DESCRIPTION OF THE TASK.
Reproduce the items below line for line. Begin at the first line and stop after the line that contains "Niet gedateerd |", and leave the pictures out of your answer.

Stored entries.

▽

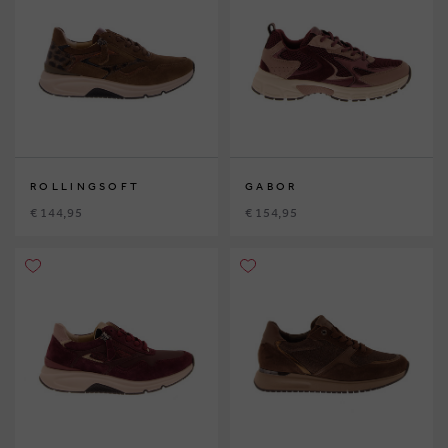
ROLLINGSOFT
GABOR
€ 144,95
€ 154,95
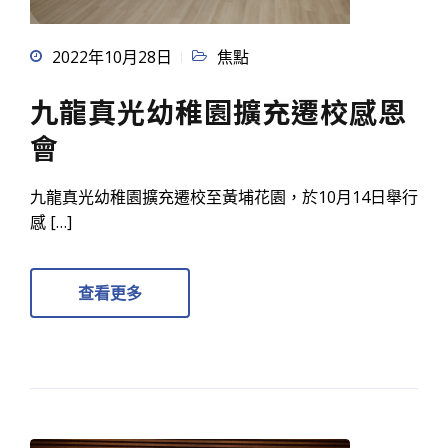
2022年10月28日
焦點
九龍真光幼稚園擴充遷校感恩
會
九龍真光幼稚園擴充遷校至黃埔花園，於10月14日舉行
感 […]
查看更多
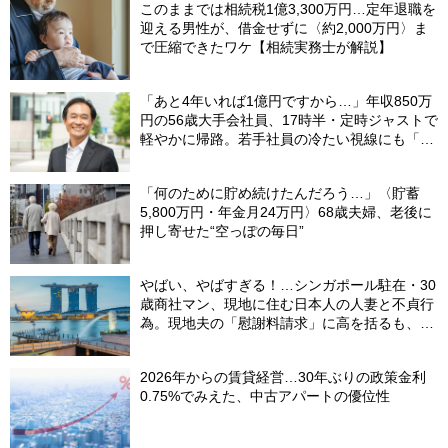
このままでは相続税1億3,300万円…定年退職を
迎える男性が、借金せずに〈約2,000万円〉ま
で圧縮できたワケ【相続実務士が解説】
「あと4年いれば1億円ですから…」年収850万
円の56歳大手会社員、17時半・定時ジャストで
軽やかに帰路。若手社員の冷たい視線にも「だ
からなに？」の理由【CFPの助言】
「何のために貯め続けたんだろう…」〈貯蓄
5,800万円・年金月24万円〉68歳夫婦、老後に
押し寄せた“空っぽの毎日”
やばい、やばすぎる！…シンガポール駐在・30
歳商社マン、現地に住む日本人の人妻と不貞行
為。現地夫の「慰謝料請求」に高を括るも、
「現地価格」に顔面蒼白【弁護士の実録】
2026年からの賃貸経営…30年ぶりの政策金利
0.75%でみえた、中古アパートの優位性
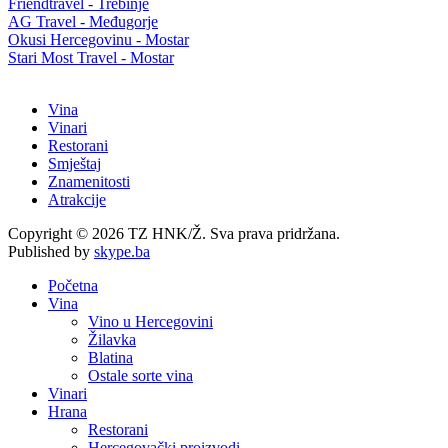
Friendtravel - Trebinje
AG Travel - Međugorje
Okusi Hercegovinu - Mostar
Stari Most Travel - Mostar
Vina
Vinari
Restorani
Smještaj
Znamenitosti
Atrakcije
Copyright © 2026 TZ HNK/Ž. Sva prava pridržana.
Published by
skype.ba
Početna
Vina
Vino u Hercegovini
Žilavka
Blatina
Ostale sorte vina
Vinari
Hrana
Restorani
Hercegovački proizvodi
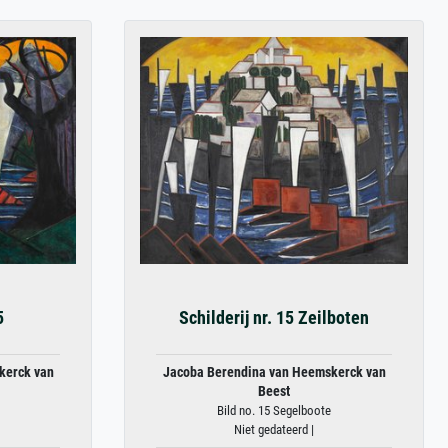
5
Schilderij nr. 15 Zeilboten
kerck van
Jacoba Berendina van Heemskerck van
Beest
Bild no. 15 Segelboote
Niet gedateerd |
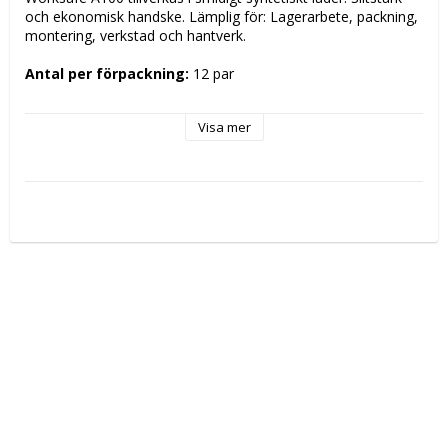
och ekonomisk handske. Lämplig för: Lagerarbete, packning, 
montering, verkstad och hantverk.

Antal per förpackning:
 12 par

Enhet:
 1 par
Visa mer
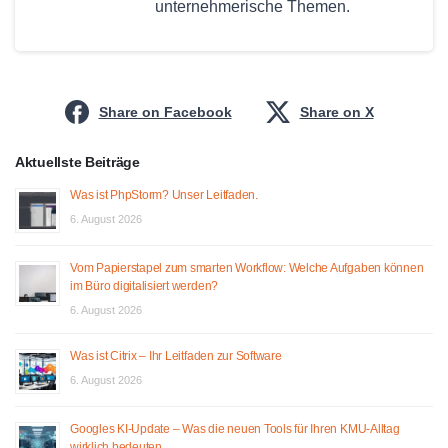
unternehmerische Themen.
Share on Facebook
Share on X
Aktuellste Beiträge
Was ist PhpStorm? Unser Leitfaden.
6. August 2026
Vom Papierstapel zum smarten Workflow: Welche Aufgaben können
im Büro digitalisiert werden?
6. August 2026
Was ist Citrix – Ihr Leitfaden zur Software
6. August 2026
Googles KI-Update – Was die neuen Tools für Ihren KMU-Alltag
wirklich bedeuten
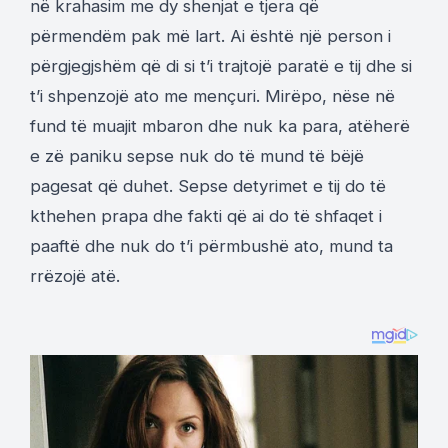
në krahasim me dy shenjat e tjera që
përmendëm pak më lart. Ai është një person i
përgjegjshëm që di si t’i trajtojë paratë e tij dhe si
t’i shpenzojë ato me mençuri. Mirëpo, nëse në
fund të muajit mbaron dhe nuk ka para, atëherë
e zë paniku sepse nuk do të mund të bëjë
pagesat që duhet. Sepse detyrimet e tij do të
kthehen prapa dhe fakti që ai do të shfaqet i
paaftë dhe nuk do t’i përmbushë ato, mund ta
rrëzojë atë.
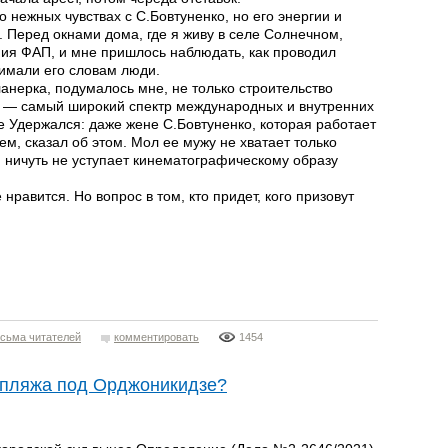
 нежных чувствах с С.Бовтуненко, но его энергии и
 Перед окнами дома, где я живу в селе Солнечном,
ния ФАП, и мне пришлось наблюдать, как проводил
нимали его словам люди.
ланерка, подумалось мне, не только строительство
 — самый широкий спектр международных и внутренних
 Удержался: даже жене С.Бовтуненко, которая работает
ем, сказал об этом. Мол ее мужу не хватает только
н ничуть не уступает кинематографическому образу
нравится. Но вопрос в том, кто придет, кого призовут
сьма читателей
комментировать
1454
ь пляжа под Орджоникидзе?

△

EXERCISE OUTPUT.
ROLLINGSOFT
GABOR
€ 144,95
€ 154,95
2022年10月28日
焦點
九龍真光幼稚園擴充遷校感恩
會
九龍真光幼稚園擴充遷校至黃埔花園，於10月14日舉行
感 […]
查看更多
このままでは相続税1億3,300万円…定年退職を
迎える男性が、借金せずに〈約2,000万円〉ま
で圧縮できたワケ【相続実務士が解説】
「あと4年いれば1億円ですから…」年収850万
円の56歳大手会社員、17時半・定時ジャストで
軽やかに帰路。若手社員の冷たい視線にも「だ
からなに？」の理由【CFPの助言】
「何のために貯め続けたんだろう…」〈貯蓄
5,800万円・年金月24万円〉68歳夫婦、老後に
押し寄せた“空っぽの毎日”
やばい、やばすぎる！…シンガポール駐在・30
歳商社マン、現地に住む日本人の人妻と不貞行
為。現地夫の「慰謝料請求」に高を括るも、
「現地価格」に顔面蒼白【弁護士の実録】
2026年からの賃貸経営…30年ぶりの政策金利
0.75%でみえた、中古アパートの優位性
Friendtravel - Trebinje
AG Travel - Međugorje
Okusi Hercegovinu - Mostar
Stari Most Travel - Mostar
Vina
Vinari
Restorani
Smještaj
Znamenitosti
Atrakcije
Copyright © 2026 TZ HNK/Ž. Sva prava pridržana.
Published by
skype.ba
Početna
Vina
Vino u Hercegovini
Žilavka
Blatina
Ostale sorte vina
Vinari
Hrana
Restorani
Hercegovački proizvodi
5
Schilderij nr. 15 Zeilboten
kerck van
Jacoba Berendina van Heemskerck van
Beest
Bild no. 15 Segelboote
Niet gedateerd |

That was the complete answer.